Solution: The Demands
(i) If none of this is working, what can?
(ii) The foremost demand, from which others follow, is that FRBM should be kept in abeyance, both for the Centre and the States, and the government should inject a fiscal stimulus of at least ₹10 lakh crore and borrow to finance it or, if required, monetise the deficit.
(iii) This stimulus could comprise, among other things, free ration and other essentials like oil, soap and cooking gas for a period of six months; cash transfer till employment opportunities are back; and an urban employment guarantee law.

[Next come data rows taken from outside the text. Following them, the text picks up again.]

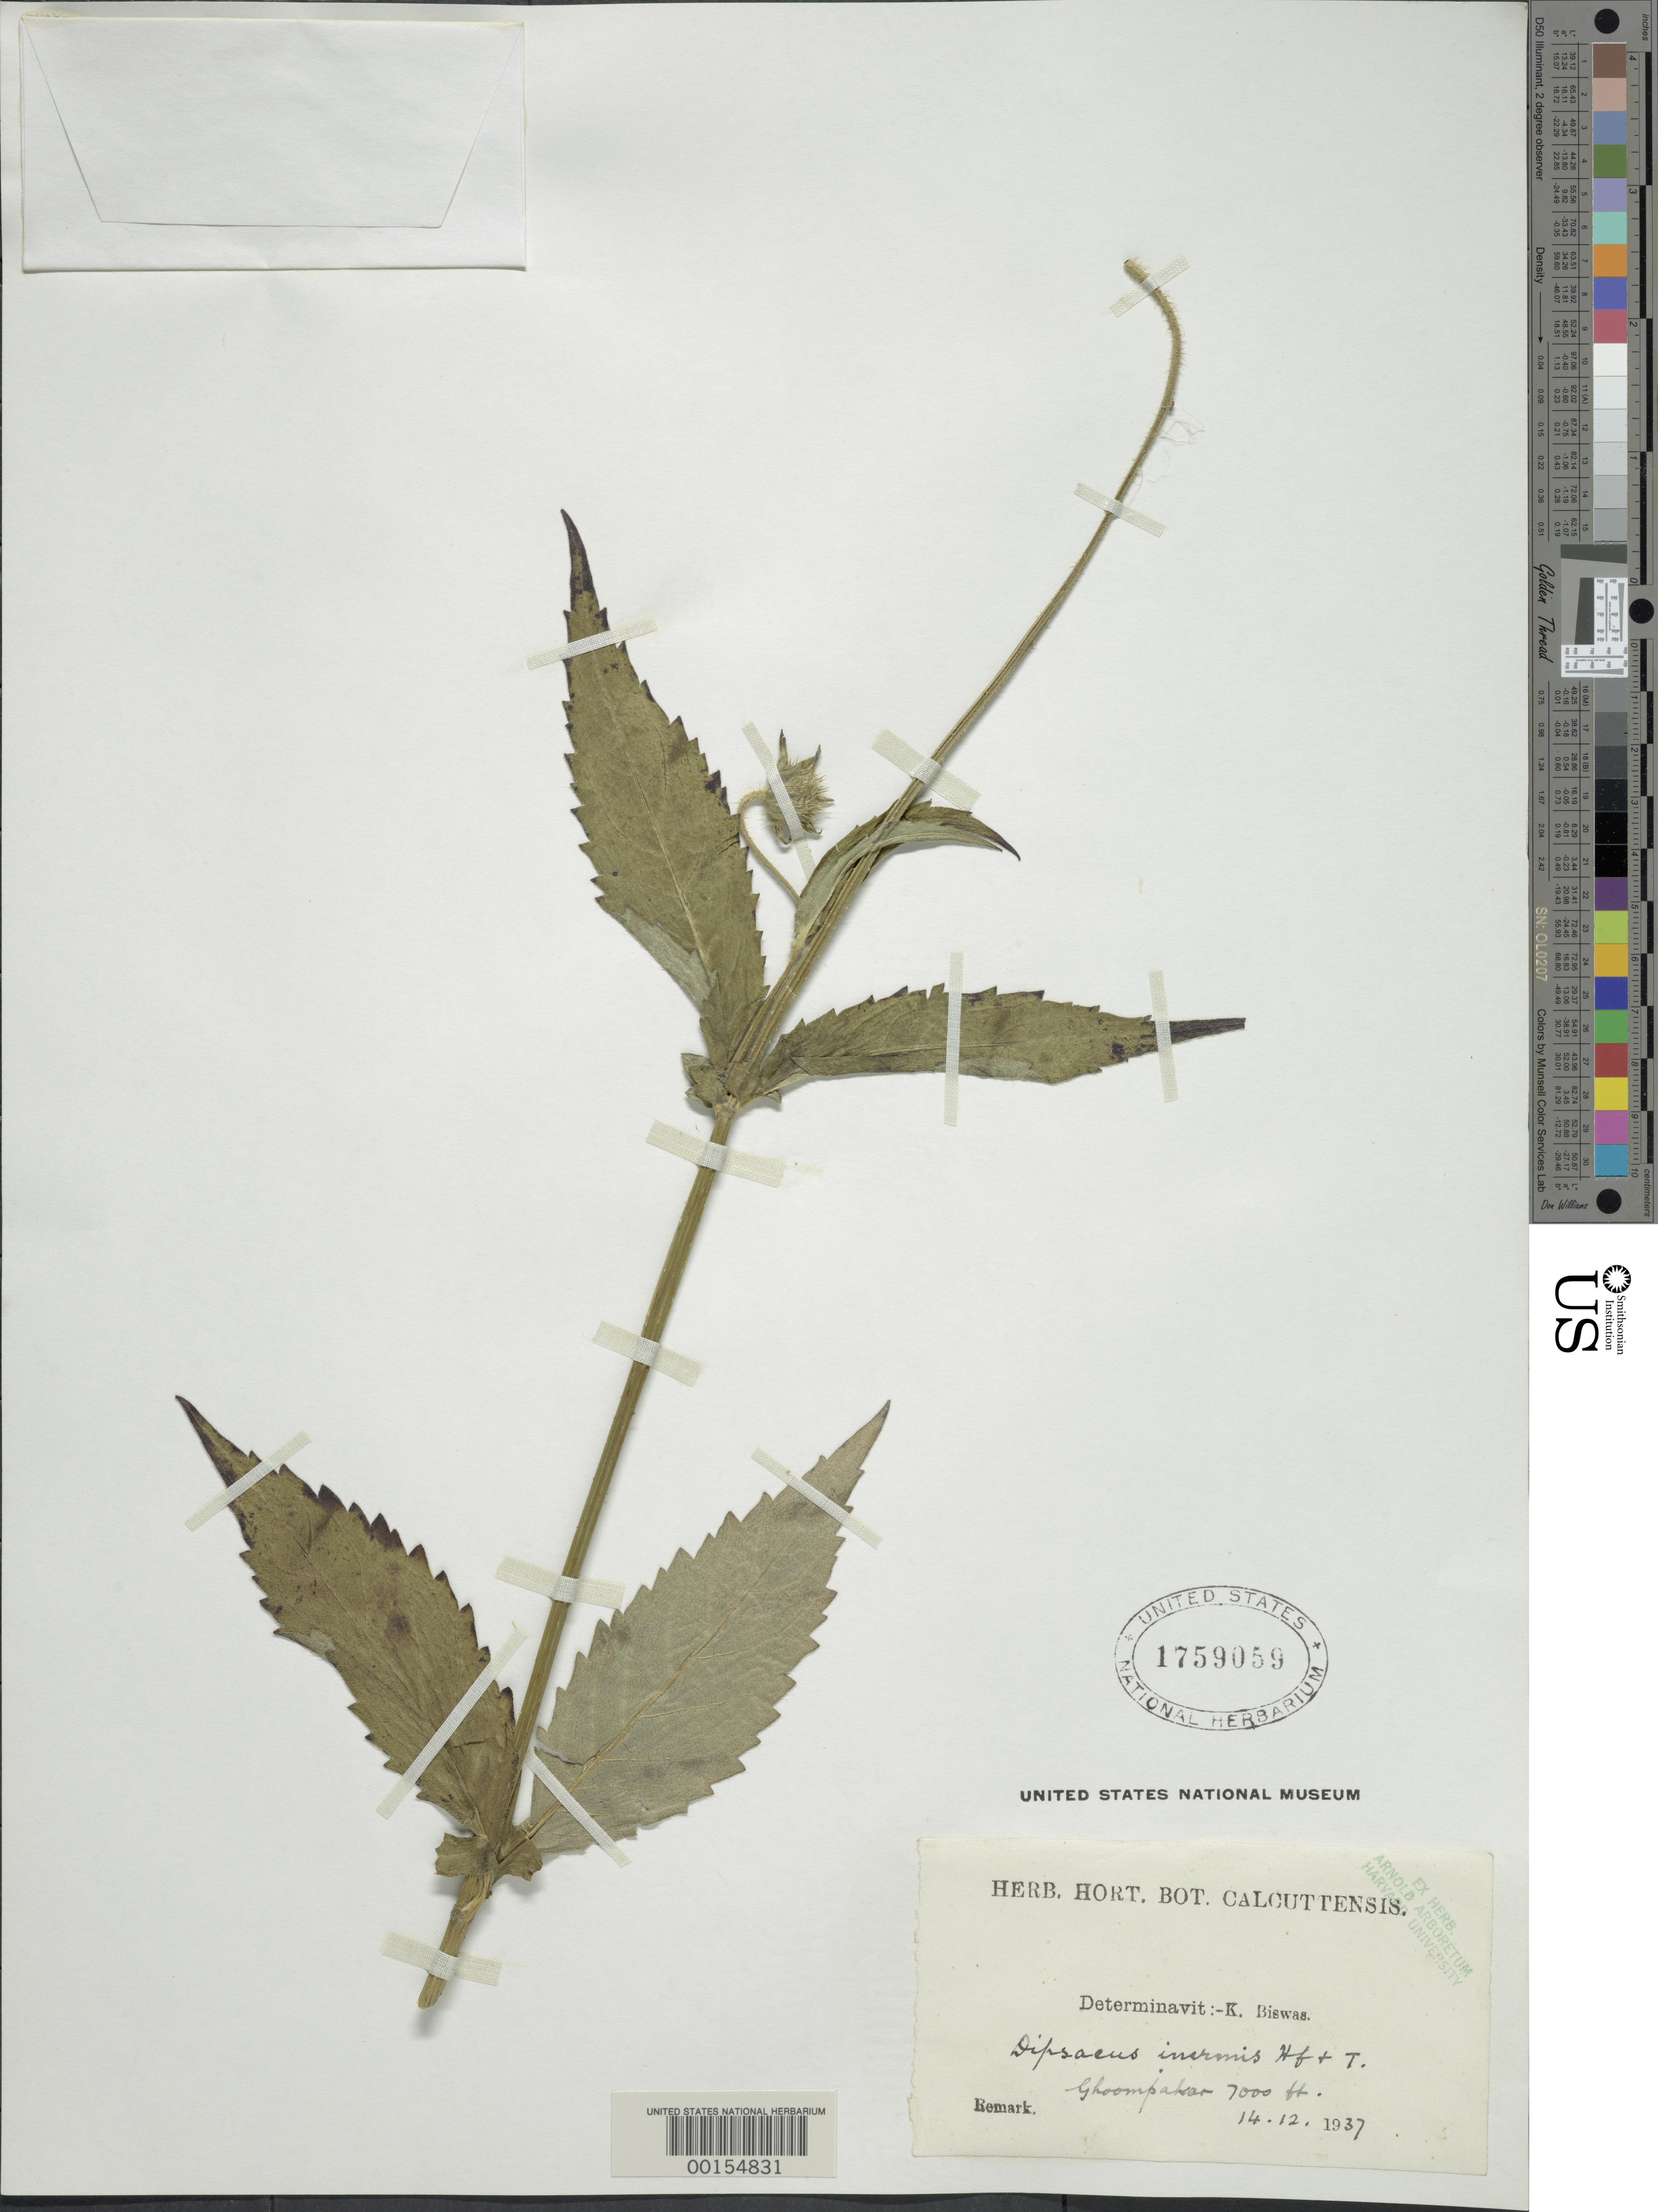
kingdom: Plantae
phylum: Tracheophyta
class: Magnoliopsida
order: Dipsacales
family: Caprifoliaceae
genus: Dipsacus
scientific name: Dipsacus inermis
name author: Wall.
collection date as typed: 14 Dec 1937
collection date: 1937-12-14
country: India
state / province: West Bengal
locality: Kolkata [as Calcutta]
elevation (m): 2134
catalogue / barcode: US 1759059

(iv) Given that this pandemic has exposed the precarious health sector, we can spend our way out of this crisis by building a robust public health infrastructure on the principle of public provisioning.
(v) This has also opened an opportunity to think about climate change.
(vi) There cannot be a better time than this for a green deal, which addresses both the demand and supply side of emissions as well as acts as the much-needed fiscal stimulus which has long-term implications.
(vii) A comprehensive green deal can be planned, partly financed by the government and partly by carbon tax, which not only changes the energy mix of the economy but also makes the poor and the marginalised a part of a sustainable development process.
Conclusion
(i) This crisis has provided us with an opportunity to rethink our health, economic and climate policies.
(ii) We can choose to act on these or walk down the beaten path.
(iii) Whatever we choose, it will be good to remember that the future generations will never forgive us for losing an opportunity to fundamentally change course.